— Start —
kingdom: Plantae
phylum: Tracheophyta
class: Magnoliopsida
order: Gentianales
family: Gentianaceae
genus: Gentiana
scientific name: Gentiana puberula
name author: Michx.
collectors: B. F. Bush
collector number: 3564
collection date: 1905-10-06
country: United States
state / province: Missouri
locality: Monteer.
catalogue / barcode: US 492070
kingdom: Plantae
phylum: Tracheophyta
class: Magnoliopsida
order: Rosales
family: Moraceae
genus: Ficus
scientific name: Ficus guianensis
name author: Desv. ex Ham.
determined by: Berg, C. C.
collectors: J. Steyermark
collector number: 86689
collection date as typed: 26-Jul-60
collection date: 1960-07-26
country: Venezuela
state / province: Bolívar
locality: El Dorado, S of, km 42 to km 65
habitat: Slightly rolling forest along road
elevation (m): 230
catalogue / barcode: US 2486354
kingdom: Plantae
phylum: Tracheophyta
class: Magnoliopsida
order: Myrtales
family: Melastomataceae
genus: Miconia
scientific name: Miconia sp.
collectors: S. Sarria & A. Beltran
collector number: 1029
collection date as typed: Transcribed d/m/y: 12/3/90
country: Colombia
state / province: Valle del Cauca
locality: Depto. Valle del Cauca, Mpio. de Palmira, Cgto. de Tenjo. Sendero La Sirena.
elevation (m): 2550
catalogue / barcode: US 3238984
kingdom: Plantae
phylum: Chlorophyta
— End —
» **Task description**:
Arrange the lines of the material above as a numbered list, taking everything from the line containing "genus: Gentiana" down to the line containing "locality: El Dorado, S of, km 42 to km 65", both included. Leave out any blank lines.

» **Response below**:
1. genus: Gentiana
2. scientific name: Gentiana puberula
3. name author: Michx.
4. collectors: B. F. Bush
5. collector number: 3564
6. collection date: 1905-10-06
7. country: United States
8. state / province: Missouri
9. locality: Monteer.
10. catalogue / barcode: US 492070
11. kingdom: Plantae
12. phylum: Tracheophyta
13. class: Magnoliopsida
14. order: Rosales
15. family: Moraceae
16. genus: Ficus
17. scientific name: Ficus guianensis
18. name author: Desv. ex Ham.
19. determined by: Berg, C. C.
20. collectors: J. Steyermark
21. collector number: 86689
22. collection date as typed: 26-Jul-60
23. collection date: 1960-07-26
24. country: Venezuela
25. state / province: Bolívar
26. locality: El Dorado, S of, km 42 to km 65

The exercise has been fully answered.